* EXERCISES TO COMPLETE:
a) In the post on XSLT regular expression backtracking, how long did the example stylesheet run before it was cancelled?
b) List every distinct instruction with the xsl: prefix that appears in the code sample of the post on XSLT regular expression backtracking.
c) Continue the post on XSLT regular expression backtracking from its final sentence.

Hi Xslt'ers,
I happen to run into an XSLT 2 behavior that I am uncertain of if it is 
desired or expected behavior of implementations, if it is undesired, but 
still expected, or if it should be prohibited.
Let me explain. Backtracking is a way that most regular expression 
engines work with, where the engine tries to do a partial match on a 
largest possible string and then "tracks back" to make the whole string 
matching. But let me skip the details of this process...
Suppose you have a regular expression that does not match the target 
string. With backtracking, unmatching strings take the longest 
processing time, which is normal and desirable for several reasons. What 
happens is that the engine tracks back some positions on the string and 
tries to apply the regex again. The number of positions to step back is 
roughly equivalent to the smallest possible match.
Now, suppose this smallest possible match is zero length. In this 
situation, with classic regex parsers, the engine will try forever on a 
non-matching string (or at least very long). In XSLT, this behavior 
seems to happen even when the "smallest possible match" is of non-zero 
length.
In XSLT this is shown as follows, and I use the example of matching a 
CSV quoted string which may escape the quote by doubling it:
Good examples:
"well quoted csv string"
"well ""quoted"" csv string
Bad example:
not well "quoted csv string
The regular expression to match a quoted CSV string is
"([^"]+|"")*"
This gives trouble in the following XSLT (showing a non-matching 
string), which runs for a very long time (exponential performance chart)
<xsl:variable name="ltr">
   before " after and some more text after
</xsl:variable>
<xsl:variable name="regex">"([^"]+|"")*"</xsl:variable>
<xsl:analyze-string select="$ltr" regex="{$regex}">
   <xsl:matching-substring>
      <found><xsl:value-of select="." /></found>
   </xsl:matching-substring>
   <xsl:non-matching-substring>
       <not-found><xsl:value-of select="." /></not-found>
   </xsl:non-matching-substring>
</xsl:analyze-string>
The above example ran for > 10 minutes before I cancelled it (it did not 
give any problem with matching strings, but did give problems with 
strings that have a large non-matching part with a quote in it). A 
simpler regex (but less useful) that shows the same behavior: "([^"]+)*"

* SOURCE INFORMATION:
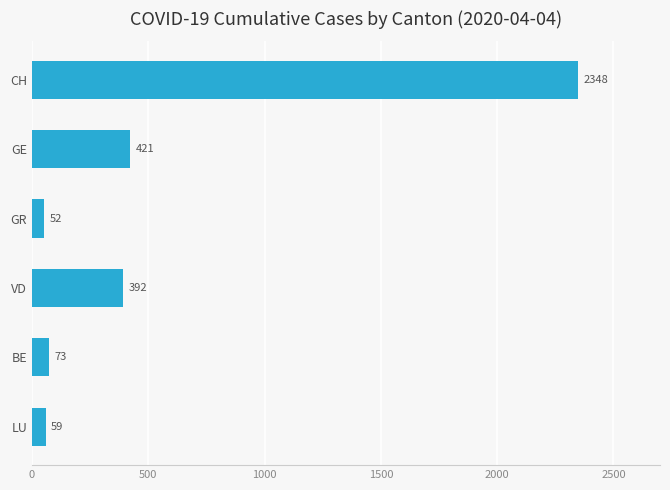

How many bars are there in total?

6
* * *
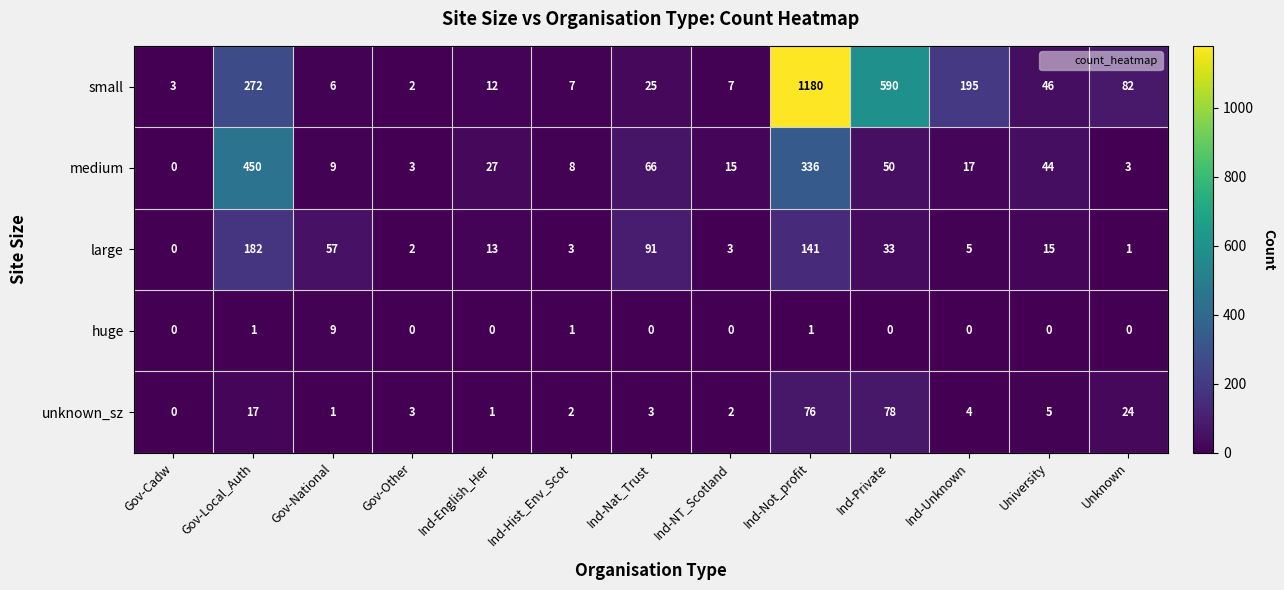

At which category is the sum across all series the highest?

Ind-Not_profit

* ANSWERS TO THE PROBLEMS:
a) More than 10 minutes.

b) xsl:variable, xsl:analyze-string, xsl:matching-substring, xsl:non-matching-substring, xsl:value-of

c)
I am under the impression that such behavior is not desirable, but I am 
unsure if there is anything in the specs that says something about how 
implementations should/must deal with this. As a comparison, I tried the 
example with Perl, which gave no noticeable performance troubles.
I would like to add as a side note the danger of repeating empty 
matching regular expressions. If I were to write the above regular 
expression as follows:
([^"]*|("")*)*
then the subexpression [^"]*|("")* can match an empty string. Repeating 
that indefinitely (* quantifier), causes regex engines to lock up (but 
with Perl: no problem). This is a known problem with regexes and with 
careful regex crafting it need not happen.
However, in the example above, I use a subexpression that never matches 
an empty string and as such should not happen to fall into the 
eternal-loop problem.
I use Saxon 8.8 most of the time, with Java 1.5. I tried with Altova 
2006, but it does not allow xsl:analyze-string...
Note that it may or may not be possible to optimize the regex in such a 
way that it fails earlier on the given string. But my problem is with 
the (imo) unpredictability of the performance with any 
less-then-very-trivial regex.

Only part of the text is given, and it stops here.